Task to carry out:
Repeat the text from each of the rows below word for word, and leave the pictures out.
##### Material to process
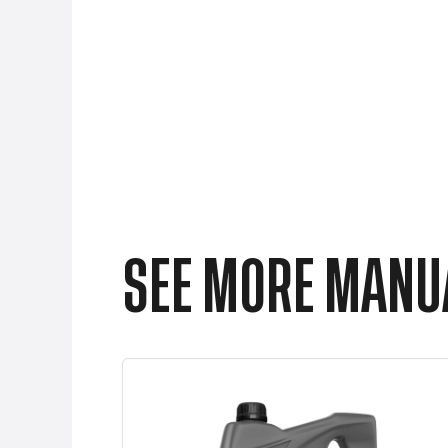
SEE MORE MANUA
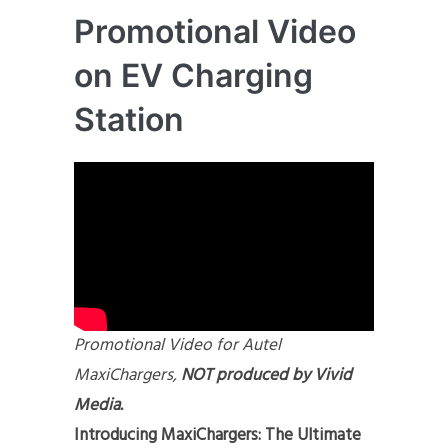
Promotional Video
on EV Charging
Station
Promotional Video for Autel
MaxiChargers,
NOT produced by Vivid
Med
ia.
Introducing MaxiChargers: The Ultimate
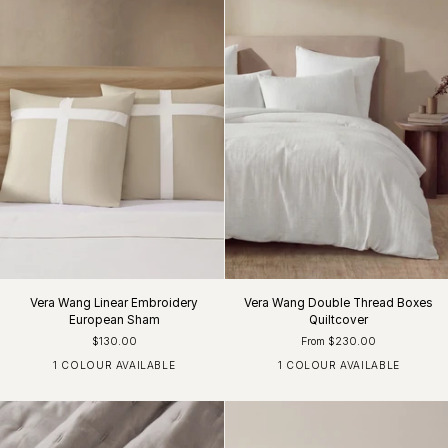
Vera Wang Linear Embroidery
Vera Wang Double Thread Boxes
European Sham
Quiltcover
$130.00
From $230.00
1 COLOUR AVAILABLE
1 COLOUR AVAILABLE
Khaki / White
White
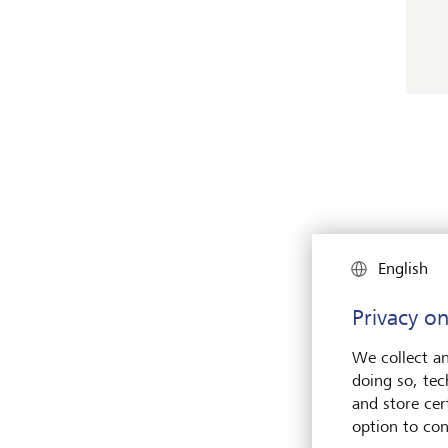
English
Privacy on
We collect an
doing so, tec
and store cert
option to con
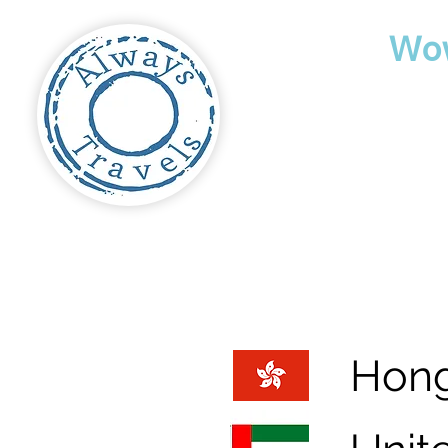
Travel
Wo
Hon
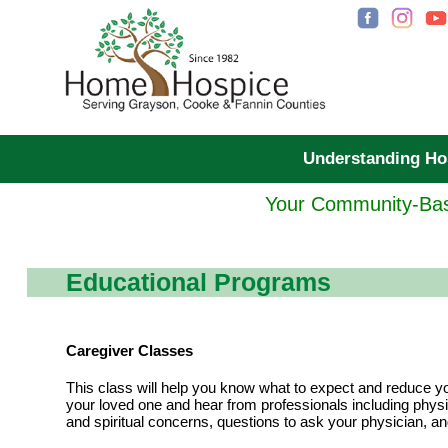
Understanding H
Your Community-Bas
Educational Programs
Caregiver Classes
This class will help you know what to expect and reduce yo
your loved one and hear from professionals including physic
and spiritual concerns, questions to ask your physician, a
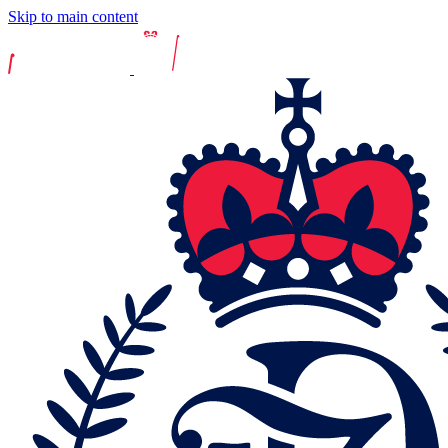
Skip to main content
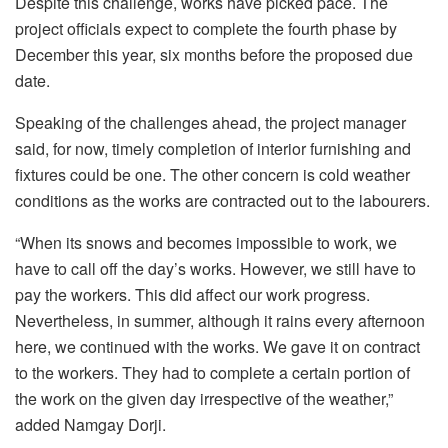
Despite this challenge, works have picked pace. The
project officials expect to complete the fourth phase by
December this year, six months before the proposed due
date.
Speaking of the challenges ahead, the project manager
said, for now, timely completion of interior furnishing and
fixtures could be one. The other concern is cold weather
conditions as the works are contracted out to the labourers.
“When its snows and becomes impossible to work, we
have to call off the day’s works. However, we still have to
pay the workers. This did affect our work progress.
Nevertheless, in summer, although it rains every afternoon
here, we continued with the works. We gave it on contract
to the workers. They had to complete a certain portion of
the work on the given day irrespective of the weather,”
added Namgay Dorji.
##########
Answer section:
SEE MORE MANUA
Promotional Video
on EV Charging
Station
Promotional Video for Autel
MaxiChargers,
NOT produced by Vivid
Med
ia.
Introducing MaxiChargers: The Ultimate
Vera Wang Linear Embroidery
Vera Wang Double Thread Boxes
European Sham
Quiltcover
$130.00
From $230.00
1 COLOUR AVAILABLE
1 COLOUR AVAILABLE
Khaki / White
White
English
Privacy on
We collect an
doing so, tec
and store cert
option to con
Travel
Wo
Hon
Understanding H
Your Community-Bas
Educational Programs
Caregiver Classes
This class will help you know what to expect and reduce yo
your loved one and hear from professionals including physic
and spiritual concerns, questions to ask your physician, a
Skip to main content
Despite this challenge, works have picked pace. The
project officials expect to complete the fourth phase by
December this year, six months before the proposed due
date.
Speaking of the challenges ahead, the project manager
said, for now, timely completion of interior furnishing and
fixtures could be one. The other concern is cold weather
conditions as the works are contracted out to the labourers.
“When its snows and becomes impossible to work, we
have to call off the day’s works. However, we still have to
pay the workers. This did affect our work progress.
Nevertheless, in summer, although it rains every afternoon
here, we continued with the works. We gave it on contract
to the workers. They had to complete a certain portion of
the work on the given day irrespective of the weather,”
added Namgay Dorji.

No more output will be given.